The Federal Reserve Banks of Boston and New York published a staff report on Sep. 26 comparing stablecoins, such as USDT and USDC, to money market funds. The report compares stablecoins to money market funds and ultimately concludes they have similar shortcomings. Observations in the report stated that stablecoins and money market funds follow similar patterns during runs and that stablecoins could bring about instability into the broader financial system.
The report, titled “Runs and Flights to Safety: Are Stablecoins the New Money Market Funds?” includes a comprehensive comparison of investor behavior during the stablecoin runs of 2022 and 2023 to investor behavior during the money market fund runs of 2008 and 2020.
Per the publication:
“Our findings show that stablecoins are vulnerable to runs during periods of broad crypto market dislocation as well as idiosyncratic stress events. Should stablecoins continue to grow and become more interconnected with key financial markets, such as short-term funding markets, they could become a source of financial instability for the broader financial system.”

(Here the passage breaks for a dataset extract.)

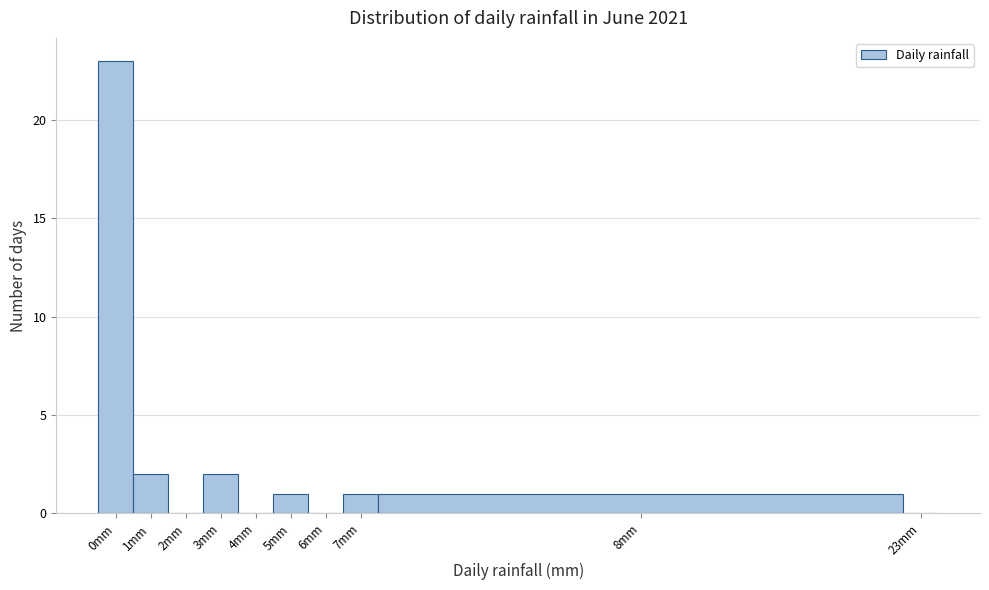

Reading left to right, transcribe all the data shown in this chart.

0mm=23	1mm=2	2mm=0	3mm=2	4mm=0	5mm=1	6mm=0	7mm=1	8mm=1	23mm=0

The researchers also said that stablecoins appear to have a discrete “break-the-buck” threshold of $0.99, below which redemptions accelerate and run — periods in which investors flee, potentially causing an asset crash for remaining investors.
A break-the-buck event in money market funds occurs when the net asset value of a fund drops below a dollar, this can lead to investor shares, valued at $1.00, to dip below market price and cause investors to seek safe harbor elsewhere.
The central bank of Italy is also taking action to find the causes and stop stablecoin runs, as Cointelegraph recently reported. The collapse of the 2022 Terra Luna was used by the Italian banking authorities as evidence that stablecoins “have not proved stable at all.”
Italy has reportedly also urged international legislators to establish a regulatory organization to oversee cryptocurrencies, stablecoins, and related technology.